As he tells it, the inspiration for the TV dinner was a crisis: In February 1952, Swanson honchos found themselves up to their beaks in frozen turkeys. Their Omaha-based food company was stuck with 520,000 pounds of surplus birds. As the icy gobblers shuttled back and forth across the nation in refrigerated boxcars, Clarke Swanson summoned his underlings and asked for ideas.
Thomas says he not only hatched the concept of a frozen turkey meal but also designed the three-compartment aluminum tray, coined the trademark name "TV dinner," suggested making the boxes look like a TV set and even provided his mother's recipe for the cornbread stuffing.
That autumn, the first few thousand TV dinners rolled off a makeshift assembly line in Omaha. A year later, to the everlasting horror of food snobs, the product went national.
At Pinnacle Foods Corp., the New Jersey company that currently owns Swanson, Thomas' version of events is considered gospel. However, some of his recollections clash with other accounts.
One sticking point is his story of surplus turkeys crisscrossing the nation for nearly a year aboard refrigerated railcars. Thomas says the gobbler glut was created by unseasonably mild weather in late 1951. "It was very warm on the East Coast, so there was less demand for turkeys that Thanksgiving," he explains by telephone. "People don't like to cook when it's warm."
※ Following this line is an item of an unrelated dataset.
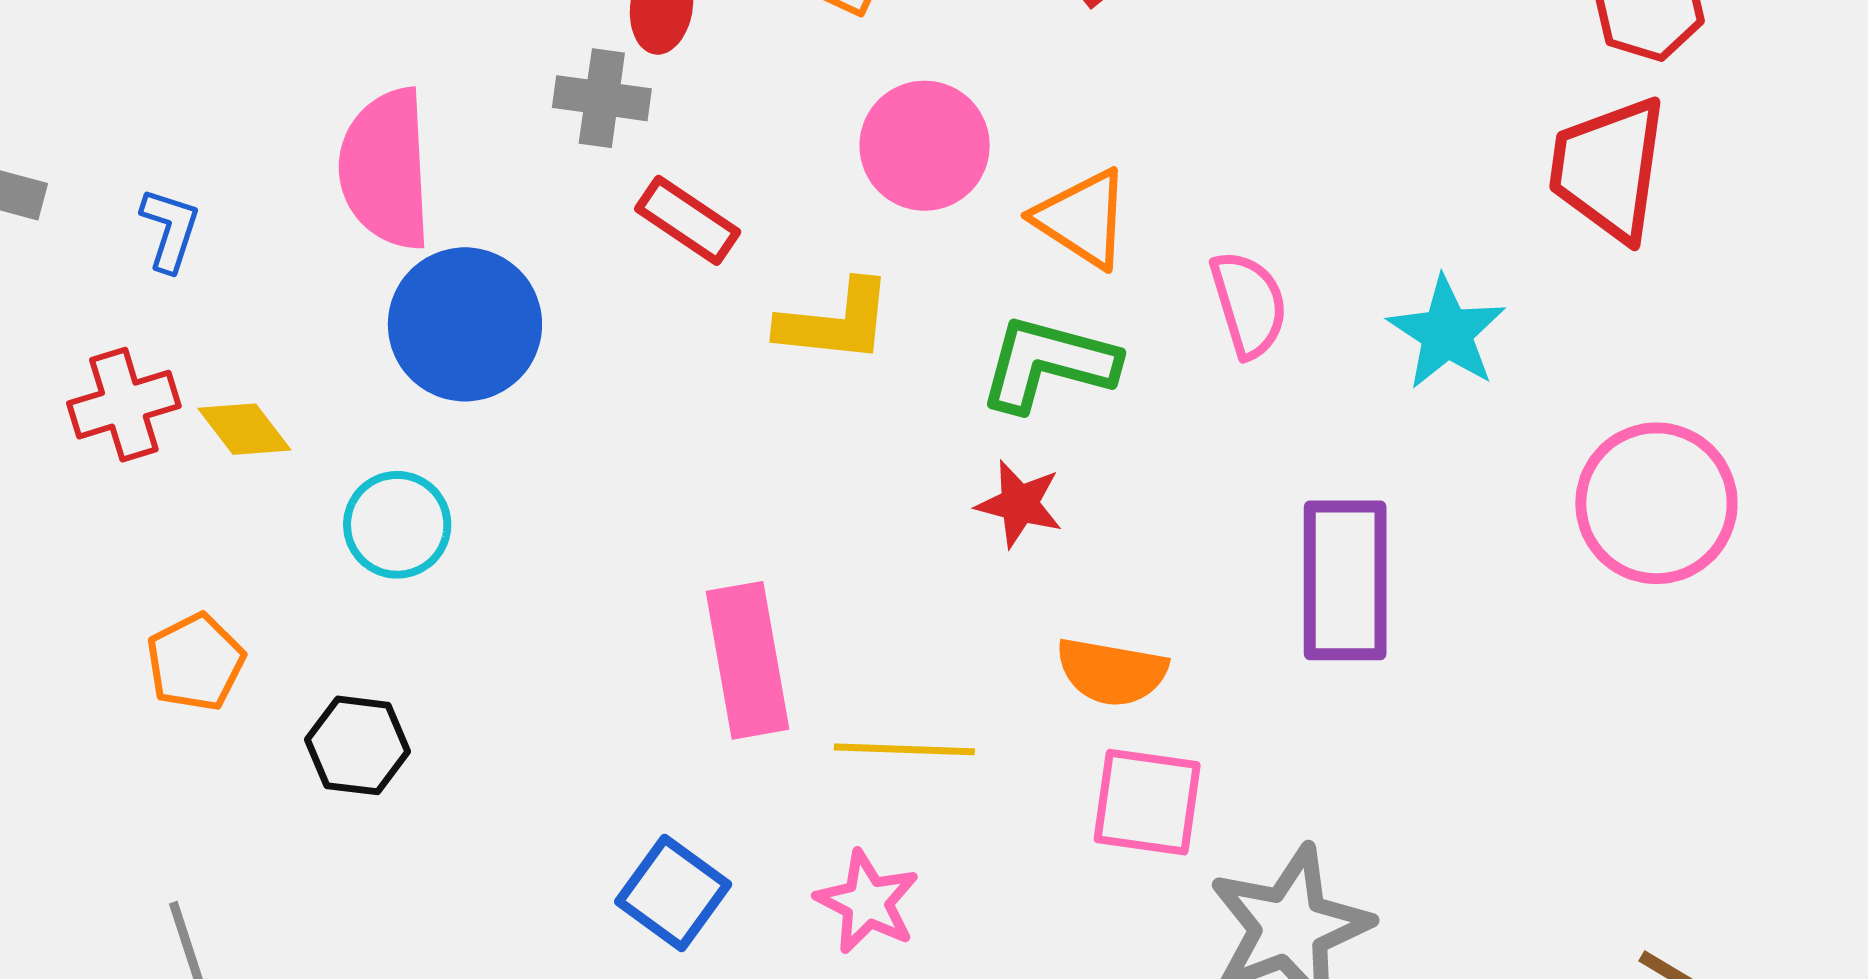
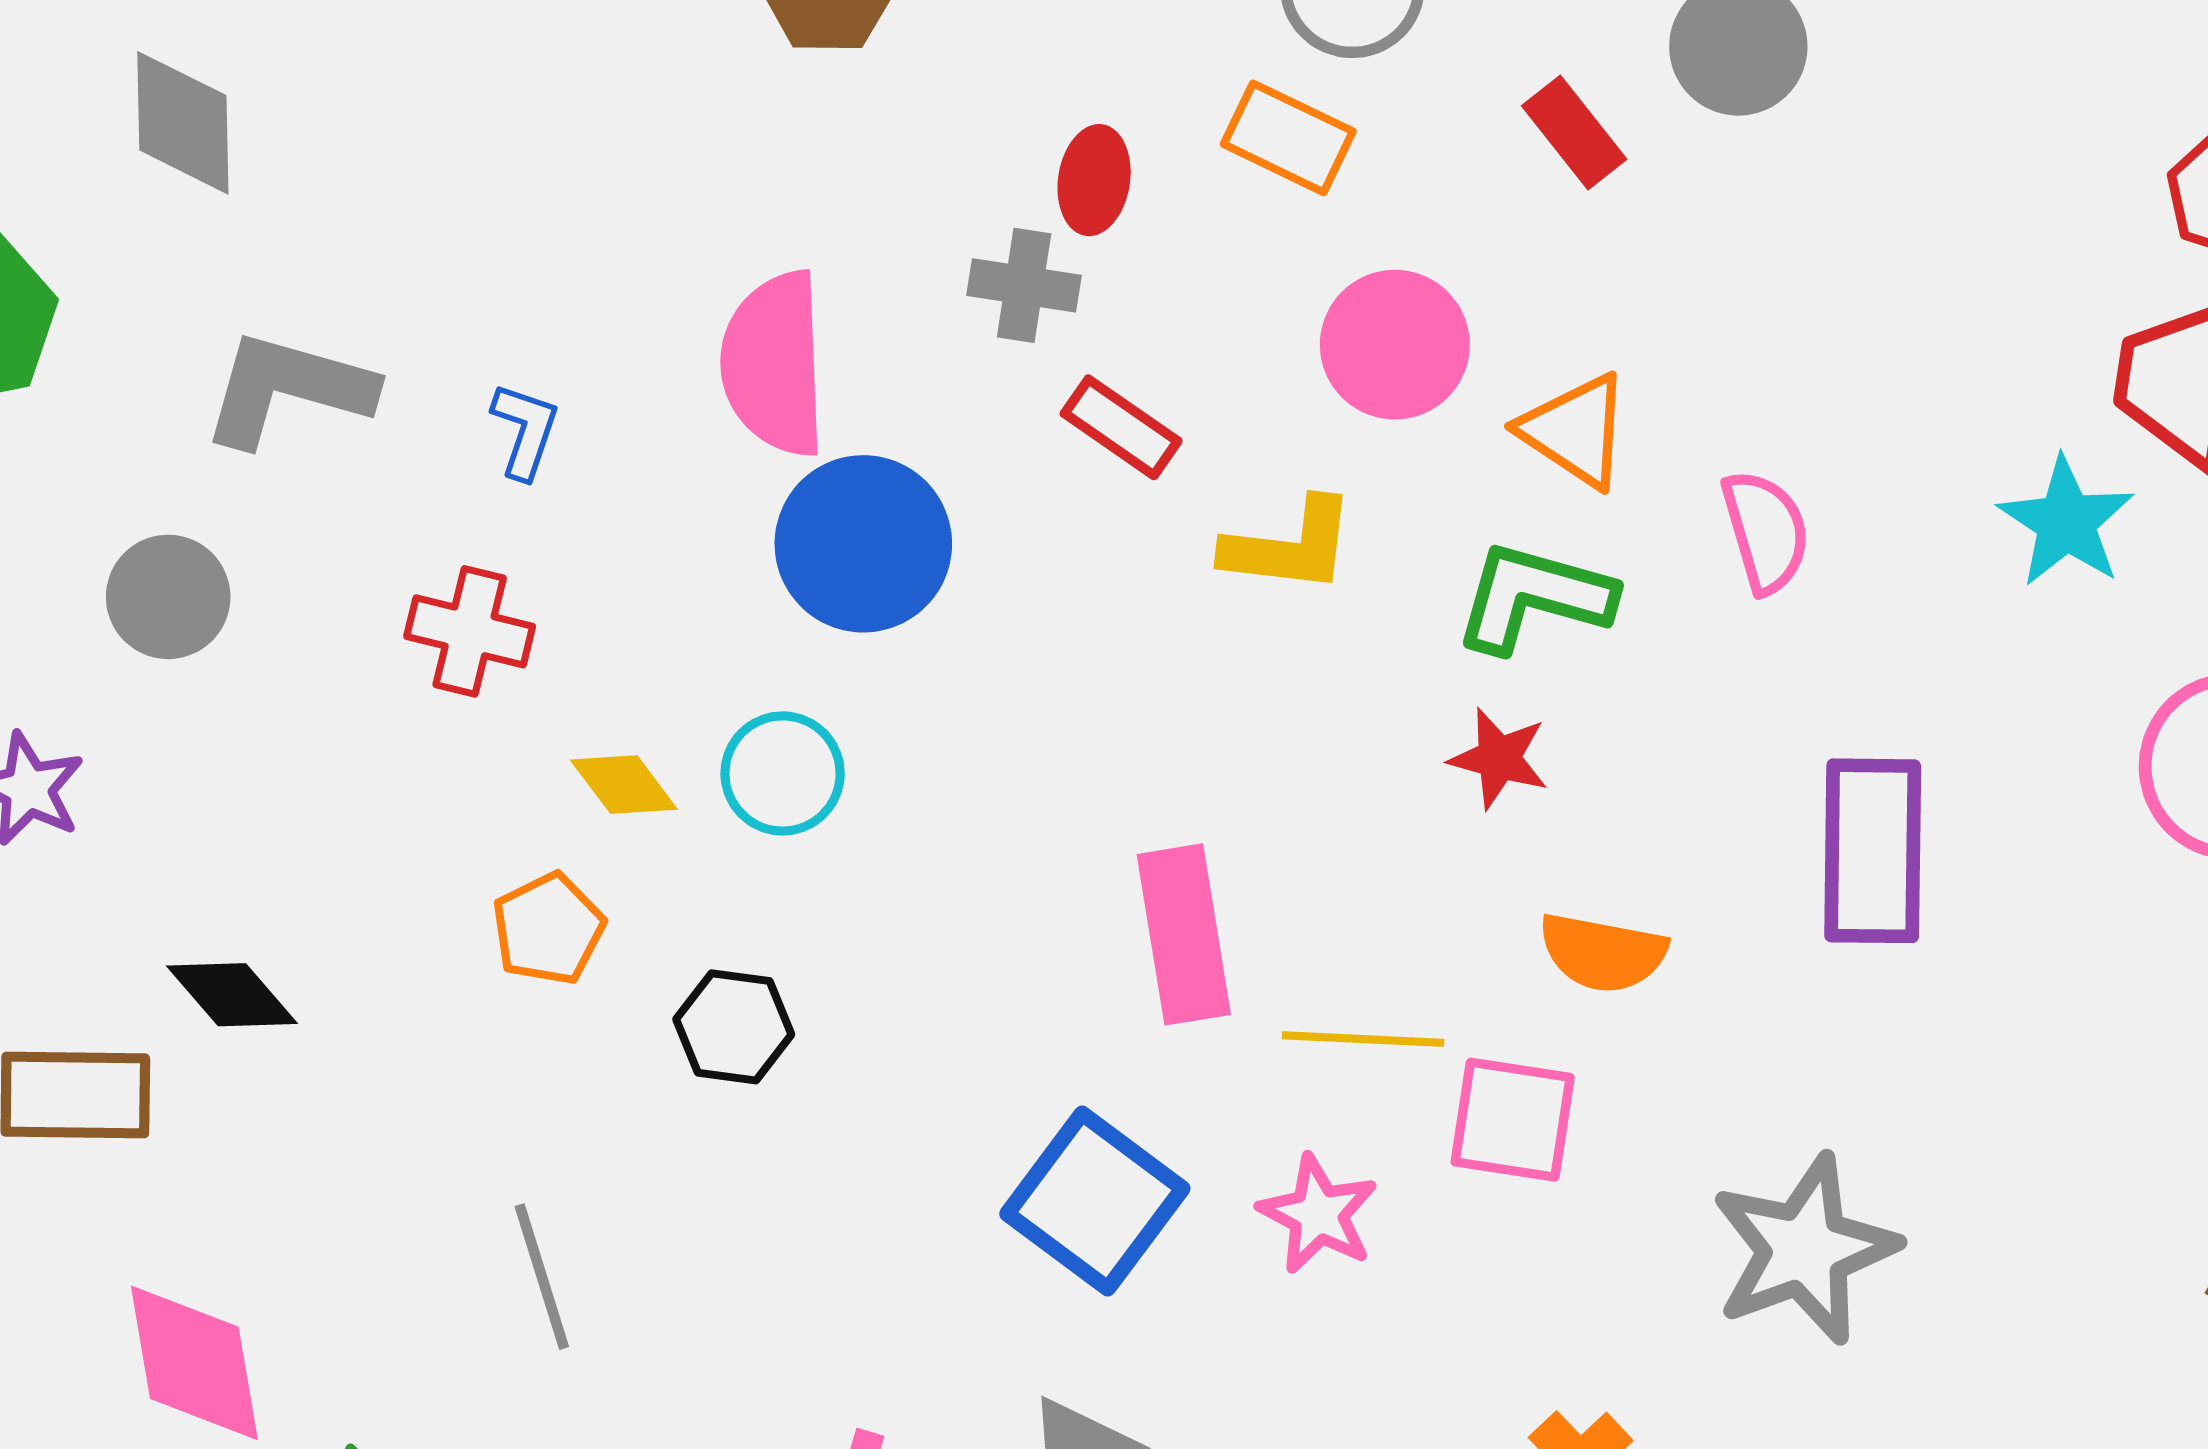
cyan star: (1447, 333) -> (2066, 522), moved
red cross: (124, 405) -> (470, 631), turned 30
yellow diamond: (244, 429) -> (624, 785), moved
pink square: (1147, 802) -> (1513, 1120), moved
blue square: (673, 893) -> (1095, 1201), size x1.4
But climate expert Jay Lawrimore of the National Climatic Data Center says average temperatures on the East Coast during November 1951 were among the lowest on record.
Thomas responds: "What the weather was is not important. The important thing is we had a surplus and had to get rid of turkeys." He calls the railcar story "a metaphor" for Swanson's "annual problem" of trying to unload surplus birds.
Jack Mingo's 1994 pop culture book, "How the Cadillac Got Its Fins," paints a similar scene. "Gilbert and Clarke Swanson had a problem: They were surrounded by turkeys.... They owned the largest turkey processing plant in the country ... and it drove them crazy that most Americans ate turkey on only one day a year: Thanksgiving. The Swansons made it their goal to insinuate more turkey meat into America's diet."
But Mingo's book also says Swanson kitchens began experimenting with frozen dinners in 1951, the year before Thomas says he got the idea. And Mingo says Gilbert Swanson coined the name "TV dinner" after hosting a party at which guests balanced food on their laps while watching "The Ted Mack Family Hour" on TV.
Mingo's narrative is difficult to verify. The author says his information came from 1970s newspaper articles and the Campbell Soup Co., which owned Swanson from 1955 to 1998. But his files are lost -- and former Campbell execs say they've never heard the Ted Mack tale.
After hearing Mingo's account, Thomas produces a 1971 clipping from the now-defunct Dallas Times Herald that refers to Thomas as "the man who named the TV dinner."